# CHKDSK D: drive USN Journal Verification Completed, hangs?



## qxvqt (Mar 5, 2014)

Hey guys the last week or so my PC has been taking minutes to boot up when it used to take around 30 seconds to boot. Whenever It gets past the starting windows screen (after ~5 minutes of being on tht screen) it CHKDSK my D: drive (my OS isn't on this drive) and then it will go through the 3 stages, do something to orphaned files and then it will verify the USN Journal and then it will say USN Journal Verification Complete and then not do anything. 

I've defragged both these drives a few times and my OS is on my C: drive by the way. I originally thought it was running CHKDSK on my C: drive but when I read the CHKDSK again it said D; drive (D: drive is my data drive, use it to store data not for everyday access, only a year old or so).

Any ideas? These 5 minute boot ups are really starting to frustrate me.


----------



## Corday (Mar 3, 2010)

Run chkdsk /r on both C: & D:


----------



## qxvqt (Mar 5, 2014)

Corday said:


> Run chkdsk /r on both C: & D:


Alright cool, cheers.


----------



## qxvqt (Mar 5, 2014)

I tried doing CHKDSK /r D: and it was on 10% for a very long time and it kept saying 'Insufficient space to recover lost data' so I closed CMD and decided it's time for a reformat. When I was trying to copy only my most valuable data off of my D: drive it was copying at 25KB/s. 

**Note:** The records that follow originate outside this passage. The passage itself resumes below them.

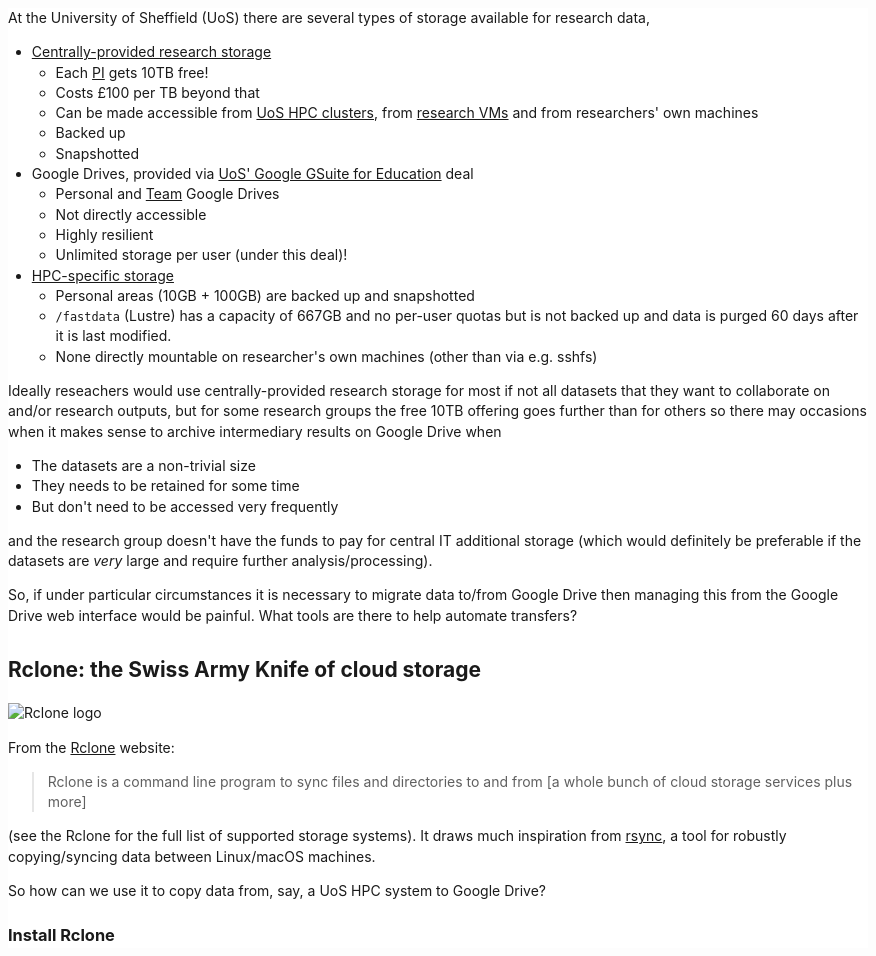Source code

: 

At the University of Sheffield (UoS) there are several types of storage available for research data, 

* [Centrally-provided research storage][cics-res-storage]
    * Each [PI][pi] gets 10TB free!
    * Costs £100 per TB beyond that
    * Can be made accessible from [UoS HPC clusters][uos-hpc], from [research VMs][uos-res-vms] and from researchers' own machines
    * Backed up
    * Snapshotted
* Google Drives, provided via [UoS' Google GSuite for Education][uos-gsuite] deal
    * Personal and [Team][google-team-drive] Google Drives
    * Not directly accessible
    * Highly resilient
    * Unlimited storage per user (under this deal)!
* [HPC-specific storage][uos-hpc-storage]
    * Personal areas (10GB + 100GB) are backed up and snapshotted
    * `/fastdata` (Lustre) has a capacity of 667GB and no per-user quotas but is not backed up and data is purged 60 days after it is last modified.
    * None directly mountable on researcher's own machines (other than via e.g. sshfs)

Ideally reseachers would use centrally-provided research storage for most if not all datasets that they want to collaborate on and/or research outputs, but 
for some research groups the free 10TB offering goes further than for others 
so there may occasions when it makes sense to archive intermediary results on Google Drive when 

* The datasets are a non-trivial size
* They needs to be retained for some time
* But don't need to be accessed very frequently

and the research group doesn't have the funds to pay for central IT additional storage 
(which would definitely be preferable if the datasets are *very* large and require further analysis/processing).

So, if under particular circumstances it is necessary to migrate data to/from Google Drive then managing this from the Google Drive web interface would be painful.
What tools are there to help automate transfers?

## Rclone: the Swiss Army Knife of cloud storage

![Rclone logo](/images/gdrive-rclone/rclone-logo.png "Rclone logo")

From the [Rclone][rclone] website: 

> Rclone is a command line program to sync files and directories to and from [a whole bunch of cloud storage services plus more]

(see the Rclone for the full list of supported storage systems).
It draws much inspiration from [rsync][rsync], 
a tool for robustly copying/syncing data between Linux/macOS machines.

So how can we use it to copy data from, say, a UoS HPC system to Google Drive? 

### Install Rclone


[uos-hpc-storage]: http://docs.hpc.shef.ac.uk/en/latest/hpc/filestore.html
[pi]: https://en.wikipedia.org/wiki/Principal_investigator
[cics-res-storage]: https://www.sheffield.ac.uk/cics/research-storage
[uos-hpc]: http://docs.hpc.shef.ac.uk/en/latest/
[uos-res-vms]: https://www.sheffield.ac.uk/cics/research/infrastructure
[uos-gsuite]: https://www.sheffield.ac.uk/cics/google
[google-team-drive]: https://gsuite.google.com/learning-center/products/drive/get-started-team-drive/#!/
[rclone]: https://rclone.org/
[rsync]: https://rsync.samba.org/
[go]: https://golang.org/
[rclone-download-linux]: https://rclone.org/install/#linux-installation-from-precompiled-binary
[oauth]: https://en.wikipedia.org/wiki/OAuth
[goog-api-dash]: https://console.developers.google.com/ 
[goog-api-dash-creds]: https://console.developers.google.com/apis/credentials
[goog-api-dash-iam]: https://console.developers.google.com/iam-admin/iam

I decided to turn off PC, unplug D; drive from motherboard and turn Pc on. It booted within 45 seconds. So, the D drive is the issue. I'm going to attempt to reformat and see if that makes a difference.


----------



## qxvqt (Mar 5, 2014)

I've tried to format the drive and it's been stuck on 0% for 2 hrs. What do I do? I'm 99% sure this is still covered by warranty. Should I return it?


----------



## Corday (Mar 3, 2010)

Yes see if they'll do something. If it's SSD don't mention defragging.


----------